### [Extract to read]
How to Install Windows 11 on Mac M1/M2 with Parallels Desktop
Are there any Windows-exclusive apps you need to run but don’t have access to a dedicated Windows machine? If you’re still using an Intel-based Mac, Boot Camp is still a popular option, but if you’ve moved to Apple Silicon Macs, Boot Camp, a native way to run Windows on a Mac, is no longer an option.
Fortunately, Microsoft has gone to great lengths to develop Windows 11 for the ARM architecture, which Apple uses for its M-series chips in Macs today. Parallels Desktop for Mac — optimized for Apple Silicon — emulates PC hardware, allowing users to deploy a Windows 11 virtual machine with just a few clicks.
In this walkthrough, we’ll show you how easy it is to run Windows 11 on your Mac and discuss some potential caveats and configuration notes. Be sure to subscribe to Netcost-security.fr on YouTube for more videos like this.

### [Data provided]
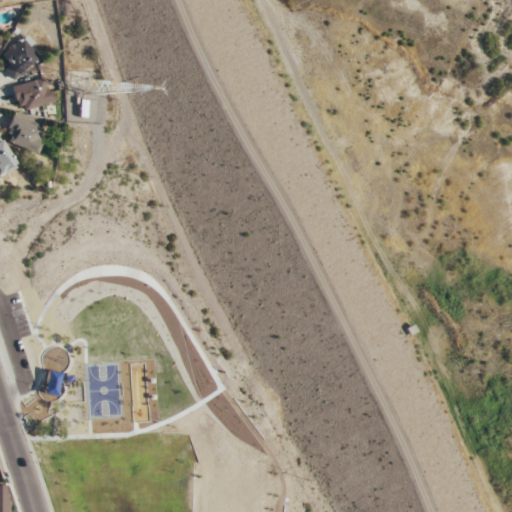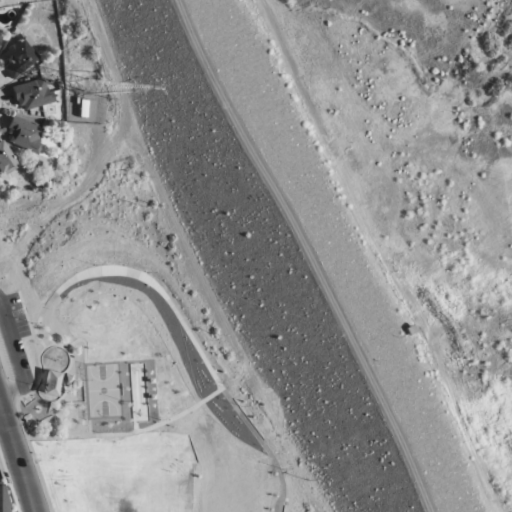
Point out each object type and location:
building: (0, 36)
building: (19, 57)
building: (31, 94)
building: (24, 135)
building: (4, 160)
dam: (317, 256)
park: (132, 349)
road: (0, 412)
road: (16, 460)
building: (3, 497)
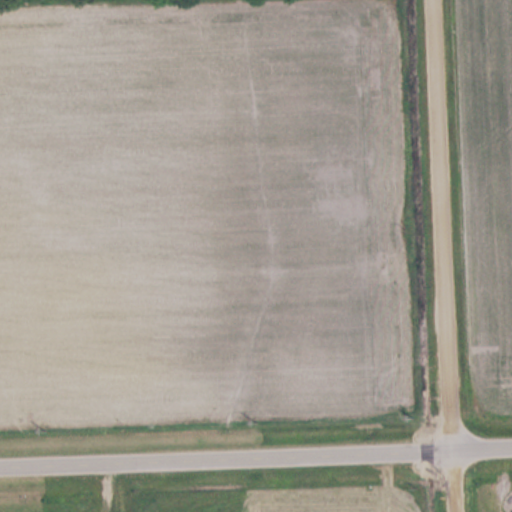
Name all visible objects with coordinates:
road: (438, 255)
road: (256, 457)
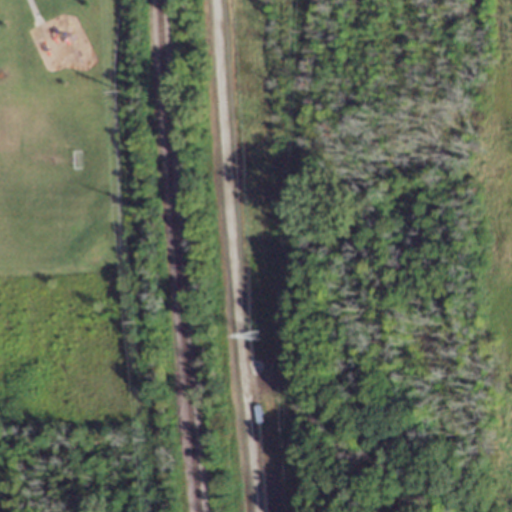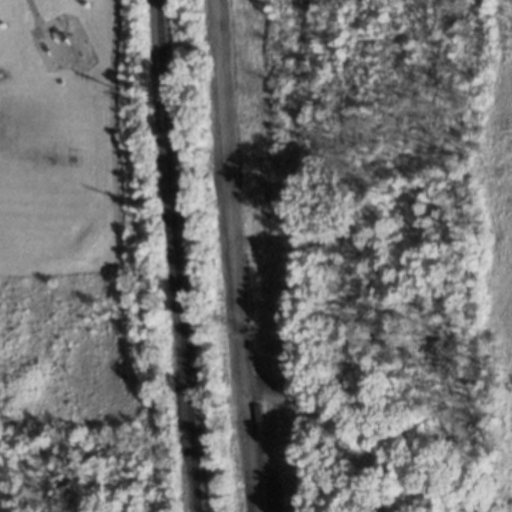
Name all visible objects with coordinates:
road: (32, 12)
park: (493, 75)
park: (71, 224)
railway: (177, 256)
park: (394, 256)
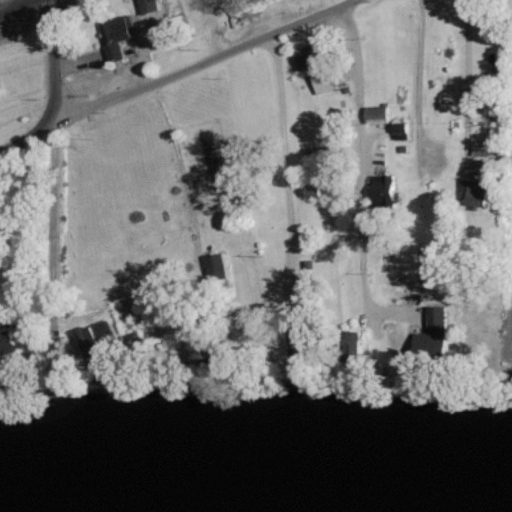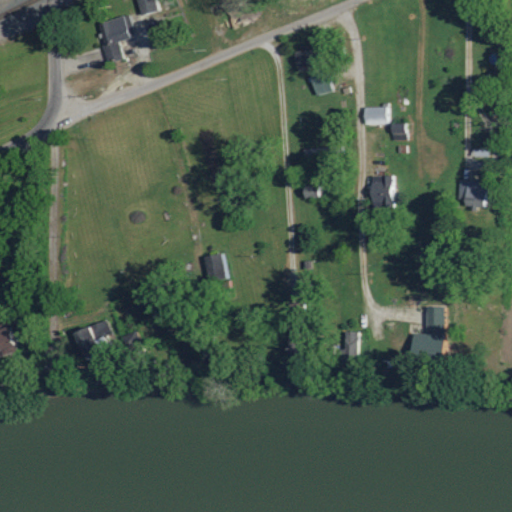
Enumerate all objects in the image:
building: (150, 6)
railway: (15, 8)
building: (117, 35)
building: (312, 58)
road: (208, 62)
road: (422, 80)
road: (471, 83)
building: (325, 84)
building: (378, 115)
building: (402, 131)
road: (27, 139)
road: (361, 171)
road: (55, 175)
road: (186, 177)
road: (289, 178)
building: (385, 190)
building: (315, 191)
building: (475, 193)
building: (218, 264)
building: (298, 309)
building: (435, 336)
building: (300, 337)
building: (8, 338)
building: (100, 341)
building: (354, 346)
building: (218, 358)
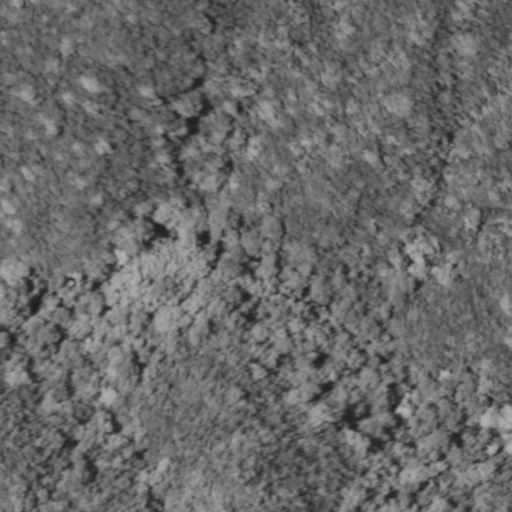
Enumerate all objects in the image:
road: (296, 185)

### [Work to complete]
(1) Output the listing from its start through the line containing "road: (256, 457)", both ends included, as a JSON list of strings with one string per line. Omit blank lines and the pictures.
(2) Write the next part of the piece on running Windows 11 on an Apple Silicon Mac with Parallels Desktop.

### [Responses per task]
(1)
[
  "Point out each object type and location:",
  "building: (0, 36)",
  "building: (19, 57)",
  "building: (31, 94)",
  "building: (24, 135)",
  "building: (4, 160)",
  "dam: (317, 256)",
  "park: (132, 349)",
  "road: (0, 412)",
  "road: (16, 460)",
  "building: (3, 497)",
  "Name all visible objects with coordinates:",
  "road: (438, 255)",
  "road: (256, 457)"
]

(2)
Back when Parallels released version 15 of its software, it brought support for Microsoft’s DirectX 11 API through Metal. This was a big deal, as it resulted in a significant improvement in graphics performance. You’ll get very good graphics performance in Windows 11 running through Parallels, but there are a few things to keep in mind.
Parallels emulate PC hardware and you are running an ARM version of Windows 11 in a virtualized instance. Additionally, there is currently no support for DirectX 12, which many modern AAA games use today. 3D acceleration is currently supported in DirectX 11.1 and OpenGL 3.3. For this reason, there will be limitations on supported games.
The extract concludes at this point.